▸ WORK INSTRUCTION:
Each line below that includes the word "linecap" is to be reported.

▸ RECORD EXTRACTS:
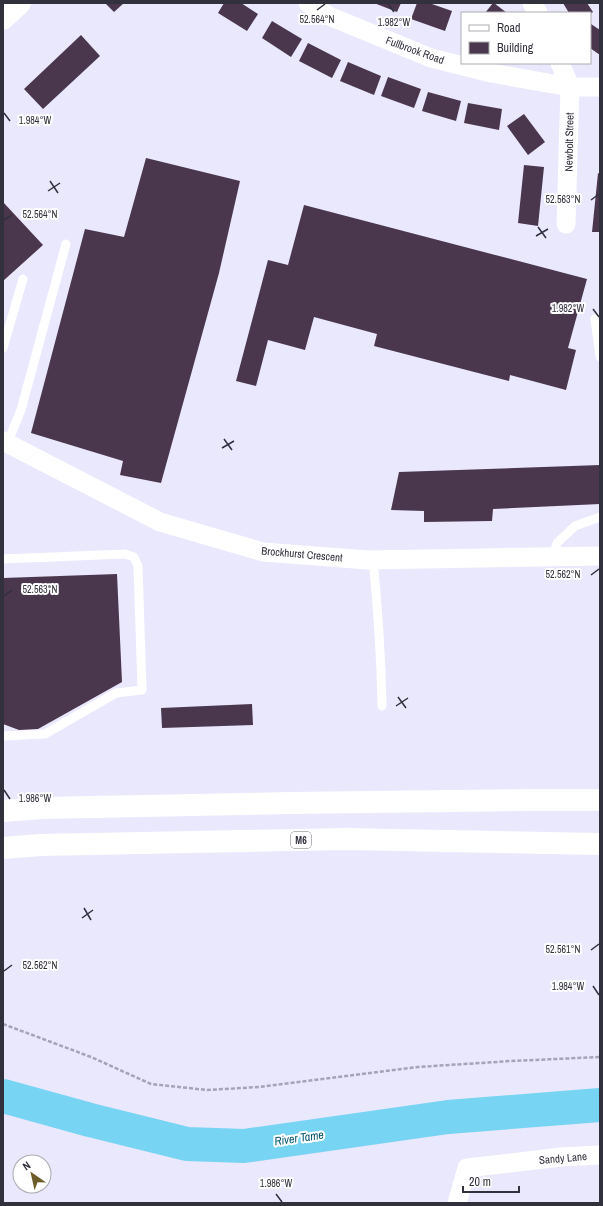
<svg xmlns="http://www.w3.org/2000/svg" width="603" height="1206" font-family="'Archivo Narrow',sans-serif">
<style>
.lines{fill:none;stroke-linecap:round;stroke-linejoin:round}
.river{stroke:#78d4f3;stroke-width:34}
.building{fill:#4a374e}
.path{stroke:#a5a4b6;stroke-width:2.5;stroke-dasharray:4 2;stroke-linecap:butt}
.service{stroke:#fff;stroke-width:9}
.minor{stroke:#fff;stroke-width:19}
.tertiary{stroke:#fff;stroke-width:22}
.motorway{stroke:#fff;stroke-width:22}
.ticks{fill:none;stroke:#31303d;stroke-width:1.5}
.labels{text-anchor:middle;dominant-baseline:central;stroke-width:4;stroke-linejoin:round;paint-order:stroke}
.shield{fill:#fff;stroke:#6f6e77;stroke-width:1}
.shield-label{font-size:10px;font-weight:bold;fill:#31303d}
.street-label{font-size:11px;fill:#31303d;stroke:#fff}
.water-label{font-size:12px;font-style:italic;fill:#06576d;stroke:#fff}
.ticks-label{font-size:10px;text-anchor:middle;fill:#31303d;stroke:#fff;stroke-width:4;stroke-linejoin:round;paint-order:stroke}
</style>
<rect width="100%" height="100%" fill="#e9e8fd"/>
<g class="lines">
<path class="river" d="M3,1096L90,1120L187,1144L244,1146L448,1117L600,1105"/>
</g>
<path class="building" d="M105,3H124L114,12Z
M224,3H241L258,14L247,31L218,13Z
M374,3H401L397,12Z
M417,3H429L452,11L445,31L411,19Z
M493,3H494L507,13H485Z
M563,3H587L593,12L590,14L569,13Z
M272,21L302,39L291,57L262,38Z
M591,24L600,30V55L590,48V26Z
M81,35L100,56L43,109L24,89Z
M308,43L341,60L332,78L299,61Z
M348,62L381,76L374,95L340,81Z
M388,77L421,89L414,108L381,96Z
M428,92L461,101L456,121L422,111Z
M468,103L502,109L499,130L464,123Z
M524,114L545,142L528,155L507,126Z
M146,158L240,181L219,273L161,483L120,475L123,461L31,433L85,229L124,237Z
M524,165L544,167L538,226L518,223Z
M598,173L600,174V232H592Z
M3,202L43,245L3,281Z
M304,205L587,279L568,348L576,350L566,390L510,375L509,381L374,346L377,334L314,317L305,350L268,340L256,386L236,381L268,260L288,265Z
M600,465V504L493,509L492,521L424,522V511L391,510L399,472Z
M117,574L122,682L38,729L19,730L3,724V578Z
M252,704L253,725L162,728L161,708Z"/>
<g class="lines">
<path class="path" d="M3,1024L91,1057L151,1084L207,1090L259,1087L418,1067L511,1061L600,1057"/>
<path class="service" d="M595,319L600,357
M3,348L23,279
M7,444L21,410L66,244
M553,557L557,543L575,526L600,517
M3,559L125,554L134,557L138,566L142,690L116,693L45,734L3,736
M373,560C378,609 381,657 382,706"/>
<path class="minor" d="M308,3L329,16L431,58L491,73L570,87H600
M532,3L538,13
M560,63L570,87L566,224
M3,441L160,522L263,552L368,560L600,556
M457,1203L467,1168L561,1157L600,1155"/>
<path class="tertiary" d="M3,19L20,3"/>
<path class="motorway" d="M3,811L42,808L290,803L529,800H600
M3,848L40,845L346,839L600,844"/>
</g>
<path class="ticks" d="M388,4L394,12M317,10L325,4M4,113L10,121M50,181L58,193M48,191L60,183M591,200L599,194M4,220L12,215M538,227L546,238M536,236L548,229M593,309L599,317M224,439L232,450M222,448L234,441M591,575L599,569M4,596L12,590M398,697L406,708M396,706L408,698M4,790L10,799M84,908L91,920M82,918L93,910M591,950L599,944M4,971L12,965M593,986L599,995M276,1194L282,1202"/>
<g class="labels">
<rect class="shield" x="291" y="832" width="20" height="16" rx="3"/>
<g class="shield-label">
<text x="301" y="840">M6</text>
</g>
<g class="street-label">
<text transform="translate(415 50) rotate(20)">Fullbrook Road</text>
<text transform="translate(569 142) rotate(-89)">Newbolt Street</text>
<text transform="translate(302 554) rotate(5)">Brockhurst Crescent</text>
<text transform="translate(563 1158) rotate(-5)">Sandy Lane</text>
</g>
<g class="water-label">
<text transform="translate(299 1138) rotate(-8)">River Tame</text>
</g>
</g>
<g class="ticks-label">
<text x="317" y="23">52.564°N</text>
<text x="394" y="26">1.982°W</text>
<text x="35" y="124">1.984°W</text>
<text x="563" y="203">52.563°N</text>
<text x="40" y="218">52.564°N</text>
<text x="568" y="312">1.982°W</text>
<text x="563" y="578">52.562°N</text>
<text x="40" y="593">52.563°N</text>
<text x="35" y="802">1.986°W</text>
<text x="563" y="953">52.561°N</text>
<text x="40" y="969">52.562°N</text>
<text x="568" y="990">1.984°W</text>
<text x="276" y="1187">1.986°W</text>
</g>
<rect width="603" height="1206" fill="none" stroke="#31303d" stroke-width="8"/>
<rect x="461" y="12" width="130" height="52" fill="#ffffff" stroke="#adacb1"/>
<rect x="469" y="25" width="20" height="6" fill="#ffffff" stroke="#adacb1"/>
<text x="497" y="32" font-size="12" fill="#31303d">Road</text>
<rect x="469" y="42" width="20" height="12" fill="#4a374e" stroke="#adacb1"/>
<text x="497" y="52" font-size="12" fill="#31303d">Building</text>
<g transform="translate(32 1174) rotate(326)"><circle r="19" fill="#ffffff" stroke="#adacb1"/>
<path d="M0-3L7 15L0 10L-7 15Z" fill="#6d5c2a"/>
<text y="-6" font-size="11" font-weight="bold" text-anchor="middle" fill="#31303d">N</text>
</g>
<path d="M463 1186v6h56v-6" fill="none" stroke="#31303d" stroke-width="2"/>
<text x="469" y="1186" font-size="12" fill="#31303d" stroke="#ffffff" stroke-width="3" paint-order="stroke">20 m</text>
</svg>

▸ SOLVED PROBLEM:
.lines{fill:none;stroke-linecap:round;stroke-linejoin:round}
.path{stroke:#a5a4b6;stroke-width:2.5;stroke-dasharray:4 2;stroke-linecap:butt}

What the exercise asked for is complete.